TASK ITEM: Exact copies of all the lines below are required, with the pictures omitted.

═══ INPUT RECORDS

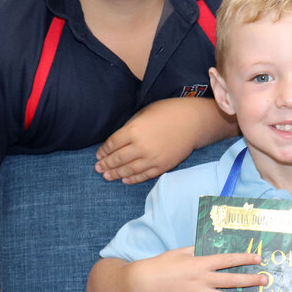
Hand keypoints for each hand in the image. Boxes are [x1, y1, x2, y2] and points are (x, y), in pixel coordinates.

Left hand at [95, 98, 235, 183]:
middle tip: (98, 168)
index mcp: (134, 130)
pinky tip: (125, 179)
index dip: (103, 150)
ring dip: (115, 173)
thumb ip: (130, 126)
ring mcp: (152, 158)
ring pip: (128, 170)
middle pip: (118, 159)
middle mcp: (141, 147)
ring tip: (107, 176)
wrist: (194, 121)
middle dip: (106, 164)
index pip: (112, 144)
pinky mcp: (162, 166)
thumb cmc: (169, 112)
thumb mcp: (144, 113)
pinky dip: (133, 179)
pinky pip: (144, 175)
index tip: (98, 154)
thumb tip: (118, 140)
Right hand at [131, 246, 267, 291]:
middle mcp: (203, 279)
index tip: (259, 258)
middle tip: (265, 280)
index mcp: (201, 263)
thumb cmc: (163, 263)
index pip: (228, 260)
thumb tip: (212, 246)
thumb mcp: (182, 251)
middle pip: (231, 280)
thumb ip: (198, 249)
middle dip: (250, 280)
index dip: (244, 259)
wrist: (145, 281)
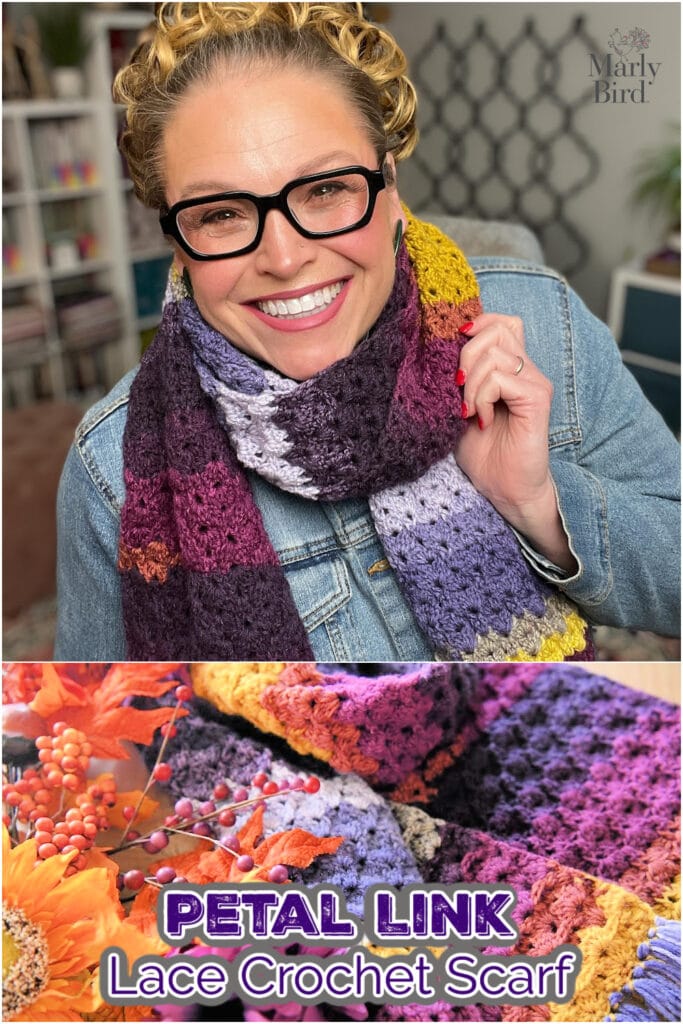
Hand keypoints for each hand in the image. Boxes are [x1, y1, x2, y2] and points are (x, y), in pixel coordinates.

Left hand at [454, 313, 576, 571]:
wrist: (506, 490)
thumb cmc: (484, 454)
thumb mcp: (459, 407)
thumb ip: (456, 377)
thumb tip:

══════

OUTPUT:
Hand keypoints for each hand in the image. Boxes are [x1, y1, x2, y2] and points are (x, y), in pixel coordinates.

Left hand at [95, 98, 235, 183]:
middle tip: (98, 168)
index mcp: (134, 130)
pinky tip: (125, 179)
index dip: (103, 150)
ring dip: (115, 173)
thumb ip: (130, 126)
ring mcp: (152, 158)
ring pip: (128, 170)
middle pip: (118, 159)
middle mcp: (141, 147)
ring tip: (107, 176)
wrist: (194, 121)
middle dip: (106, 164)
index pip: (112, 144)
pinky mcp: (162, 166)
thumb cmc: (169, 112)
thumb mcp: (144, 113)
pinky dip: (133, 179)
pinky pip: (144, 175)
index tip: (98, 154)
thumb tip: (118, 140)
Right hand at [131, 246, 267, 291]:
middle mcp: (203, 279)
index tip: (259, 258)
middle tip: (265, 280)
index mcp: (201, 263)
thumb cmc: (163, 263)
index pip: (228, 260)
thumb tip: (212, 246)
thumb mcp: (182, 251)
middle pip: (231, 280)
thumb ip: (198, 249)
middle dip: (250, 280)
index dip: (244, 259)
wrist: (145, 281)
Hand keypoints for each hand in the image. Boxes are [x1, y1, x2, y2] and points are (x, y), in pixel coordinates.

Left hand at [454, 313, 576, 571]:
wrist: (506, 490)
thumb cmc: (484, 454)
thumb mcp: (459, 407)
thumb ip: (456, 377)
thumb tip:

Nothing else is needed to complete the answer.